Thoughtful Tuesdays: Has Jonas Gustavsson Finally Turned a Corner?

Notice how Kyle Quincey is not on the Monster's mask: your move, Jimmy. - Doug Pensinger

Jonas Gustavsson has been nothing short of spectacular for the Red Wings this season. In his first six starts of the season, the Monster has stopped 217 shots out of 233, has gone 5-0-1, and has posted a .926 SV% with a GAA of 2.35. Is this what North America has been waiting to see from the former Swedish Hockey League champion?

At the beginning of September, I put on the mask and delved into the goaltending situation that is the tandem of Jimmy Howard and Jonas Gustavsson. To quickly summarize that positional season preview, I basically said that Jimmy Howard was going to be an Olympic goalie and Jonas Gustavsson was going to be mediocre at best. Jimmy was the one capable of stealing games, not Jonas.

Fast forward to the month of November, where the Red Wings have nearly twenty five games under their belt, and it seems as if, well, I was completely wrong about Jonas Gustavsson, at least up to this point.

The Monster has been fantastic. Seriously.

We can complain about Kenny Holland's bad cap management all we want; we can complain about Daniel Cleary, Kyle Quincey, or Brendan Smith (unless you're near Jeff); we can complain about the Red Wings being absolutely dismal on home ice; we can complain about Stephen Weiss' lack of production; we can complain about a lot of things in Detroit at the moment.

However, speaking poorly about Gustavsson's play is basically libel. On a Red Wings team with a lot of wrinkles to iron out, goaltending depth is not an issue and it has showed early on with Gustavsson's strong play.

The 2013-14 version of Gustavsson has looked quite different than the one fans are normally accustomed to seeing. Jonas was known for being wildly out of position, often over anticipating the shot, and even forgetting the rules. Not this season.

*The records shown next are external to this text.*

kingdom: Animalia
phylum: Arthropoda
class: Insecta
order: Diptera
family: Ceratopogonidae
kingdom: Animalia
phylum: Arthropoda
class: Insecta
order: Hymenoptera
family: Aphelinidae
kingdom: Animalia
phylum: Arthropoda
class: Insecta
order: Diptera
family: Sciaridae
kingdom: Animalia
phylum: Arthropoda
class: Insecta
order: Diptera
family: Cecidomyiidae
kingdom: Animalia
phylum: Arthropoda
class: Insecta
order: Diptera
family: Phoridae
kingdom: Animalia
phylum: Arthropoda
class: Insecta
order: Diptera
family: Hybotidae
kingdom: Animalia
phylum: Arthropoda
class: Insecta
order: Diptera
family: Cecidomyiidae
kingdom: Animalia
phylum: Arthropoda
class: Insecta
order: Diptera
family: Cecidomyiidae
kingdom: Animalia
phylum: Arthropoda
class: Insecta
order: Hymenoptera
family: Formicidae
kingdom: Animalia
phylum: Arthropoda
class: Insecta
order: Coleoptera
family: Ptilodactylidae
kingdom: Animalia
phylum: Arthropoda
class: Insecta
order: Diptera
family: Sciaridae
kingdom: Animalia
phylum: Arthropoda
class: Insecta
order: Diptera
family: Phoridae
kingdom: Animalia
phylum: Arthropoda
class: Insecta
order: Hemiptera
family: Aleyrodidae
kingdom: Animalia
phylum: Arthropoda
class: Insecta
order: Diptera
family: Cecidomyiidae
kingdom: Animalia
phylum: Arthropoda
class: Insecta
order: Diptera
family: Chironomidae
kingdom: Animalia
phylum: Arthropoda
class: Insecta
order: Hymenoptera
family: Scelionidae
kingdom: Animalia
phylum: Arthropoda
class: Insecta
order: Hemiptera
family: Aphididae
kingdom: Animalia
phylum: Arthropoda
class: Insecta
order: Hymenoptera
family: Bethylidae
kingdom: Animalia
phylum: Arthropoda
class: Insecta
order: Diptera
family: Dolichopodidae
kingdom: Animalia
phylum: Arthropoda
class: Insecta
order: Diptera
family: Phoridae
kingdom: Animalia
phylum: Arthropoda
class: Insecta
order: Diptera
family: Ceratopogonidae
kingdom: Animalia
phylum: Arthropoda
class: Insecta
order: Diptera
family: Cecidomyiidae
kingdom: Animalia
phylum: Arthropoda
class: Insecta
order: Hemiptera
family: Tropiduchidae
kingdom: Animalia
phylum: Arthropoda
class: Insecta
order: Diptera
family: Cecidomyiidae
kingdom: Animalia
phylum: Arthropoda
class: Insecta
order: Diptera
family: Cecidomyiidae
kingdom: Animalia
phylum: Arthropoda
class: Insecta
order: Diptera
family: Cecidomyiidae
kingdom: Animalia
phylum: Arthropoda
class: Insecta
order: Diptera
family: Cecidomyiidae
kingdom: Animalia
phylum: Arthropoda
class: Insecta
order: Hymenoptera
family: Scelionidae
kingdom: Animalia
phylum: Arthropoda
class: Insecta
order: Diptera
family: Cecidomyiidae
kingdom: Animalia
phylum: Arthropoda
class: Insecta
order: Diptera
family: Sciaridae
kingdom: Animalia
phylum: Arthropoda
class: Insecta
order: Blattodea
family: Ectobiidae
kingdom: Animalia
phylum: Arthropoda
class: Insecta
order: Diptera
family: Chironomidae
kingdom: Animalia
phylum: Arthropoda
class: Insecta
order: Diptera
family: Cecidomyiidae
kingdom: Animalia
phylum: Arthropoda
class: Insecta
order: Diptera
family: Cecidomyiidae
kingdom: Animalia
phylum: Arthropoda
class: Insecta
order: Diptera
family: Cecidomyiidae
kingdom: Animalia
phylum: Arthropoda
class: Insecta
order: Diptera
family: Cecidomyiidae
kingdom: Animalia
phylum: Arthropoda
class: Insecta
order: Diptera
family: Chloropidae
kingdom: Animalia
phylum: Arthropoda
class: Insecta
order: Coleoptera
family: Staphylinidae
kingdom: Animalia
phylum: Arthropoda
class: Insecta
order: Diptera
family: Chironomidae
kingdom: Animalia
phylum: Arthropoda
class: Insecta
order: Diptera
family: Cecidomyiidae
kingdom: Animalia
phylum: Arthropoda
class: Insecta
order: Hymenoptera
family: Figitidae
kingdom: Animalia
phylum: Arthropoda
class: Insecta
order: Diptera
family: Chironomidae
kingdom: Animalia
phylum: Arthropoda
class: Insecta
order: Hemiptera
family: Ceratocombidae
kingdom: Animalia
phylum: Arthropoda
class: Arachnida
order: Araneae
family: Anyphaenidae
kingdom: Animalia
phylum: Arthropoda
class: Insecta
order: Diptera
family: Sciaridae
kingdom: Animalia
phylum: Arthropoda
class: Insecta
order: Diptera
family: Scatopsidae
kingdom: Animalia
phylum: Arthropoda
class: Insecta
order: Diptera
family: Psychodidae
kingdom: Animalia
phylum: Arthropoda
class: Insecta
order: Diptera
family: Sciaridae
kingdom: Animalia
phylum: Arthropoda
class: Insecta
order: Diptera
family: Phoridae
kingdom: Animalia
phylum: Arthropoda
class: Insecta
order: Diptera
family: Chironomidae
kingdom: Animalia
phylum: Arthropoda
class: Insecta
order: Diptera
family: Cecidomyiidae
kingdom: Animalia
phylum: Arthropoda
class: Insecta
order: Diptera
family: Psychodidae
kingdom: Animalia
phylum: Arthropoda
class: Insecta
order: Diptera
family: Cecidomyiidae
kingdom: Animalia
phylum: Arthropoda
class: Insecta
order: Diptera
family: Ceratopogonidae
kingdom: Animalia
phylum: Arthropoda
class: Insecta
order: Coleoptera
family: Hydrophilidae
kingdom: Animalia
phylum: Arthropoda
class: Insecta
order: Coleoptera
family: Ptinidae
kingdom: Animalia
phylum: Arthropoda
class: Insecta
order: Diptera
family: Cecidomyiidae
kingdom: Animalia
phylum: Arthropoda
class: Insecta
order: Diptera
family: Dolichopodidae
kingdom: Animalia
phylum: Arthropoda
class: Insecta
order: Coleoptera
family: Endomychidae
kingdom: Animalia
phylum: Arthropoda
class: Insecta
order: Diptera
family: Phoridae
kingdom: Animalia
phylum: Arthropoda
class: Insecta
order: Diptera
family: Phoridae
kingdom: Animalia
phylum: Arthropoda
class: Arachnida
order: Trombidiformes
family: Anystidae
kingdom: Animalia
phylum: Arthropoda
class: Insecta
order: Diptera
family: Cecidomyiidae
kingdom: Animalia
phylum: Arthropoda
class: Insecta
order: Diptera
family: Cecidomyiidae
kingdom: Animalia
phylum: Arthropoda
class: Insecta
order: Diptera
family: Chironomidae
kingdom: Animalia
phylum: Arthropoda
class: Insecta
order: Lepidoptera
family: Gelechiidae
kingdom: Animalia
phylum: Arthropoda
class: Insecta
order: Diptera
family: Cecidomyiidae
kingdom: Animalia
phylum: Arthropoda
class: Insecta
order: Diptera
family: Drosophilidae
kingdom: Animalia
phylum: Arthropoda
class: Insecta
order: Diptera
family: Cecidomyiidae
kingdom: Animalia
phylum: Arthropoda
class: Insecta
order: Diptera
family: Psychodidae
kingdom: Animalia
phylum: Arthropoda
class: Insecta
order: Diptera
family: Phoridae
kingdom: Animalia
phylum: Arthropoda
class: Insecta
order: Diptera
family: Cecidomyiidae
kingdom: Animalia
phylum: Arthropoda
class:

Jonas has been nothing short of outstanding, and his statistics show it. Perhaps they're unsustainable and he is hot, but backup goaltenders who play every few days are not known for staying hot over a span of several weeks. So, where is this sudden rise in performance coming from?

Sure, the Monster is indeed looking more confident in the net. Jonas is reading plays much better and is in much better position to make the first save. He's sliding across the crease efficiently and his overall lateral movement looks better from years' past. While the secondary saves and rebound control could still use some work, the stability that he has shown has been much better.

Another thing Jonas has started to do more effectively is play the puck. Defensemen love when goaltenders play the puck simply because it kills the opposing team's forecheck 95% of the time, while simultaneously starting up their own breakout. The defensemen are also usually less likely to send a bonehead pass up the middle of the ice (which tends to result in a goal, Mr. Quincey).

Jonas has kept the Red Wings in games that they had no business winning, especially since the Wings surrender on average 33.285 shots on goal while Jonas is in the net. The team as a whole responds to this, and it's a major reason as to why they're winning much more in front of him than they are in front of Jimmy. Best of all, there hasn't been a game played where Jonas has given up more than three goals at even strength, something that is not necessarily outstanding, but expected.

This is what a team needs from their backup goaltender. Last season, as mentioned in the preview, Jimmy played nearly the entire schedule by himself. That won't happen in an 82 game season, of course, but the Red Wings were really banking on Jonas coming through when they needed him.

Bottom line, the Monster has broken through and drastically changed how he reads the play for the better, ultimately improving his overall game. Jonas just has to keep this going until April, or at least until Jimmy finds his groove. Without Jonas playing at this level, the Wings would be a much different story at this point in time.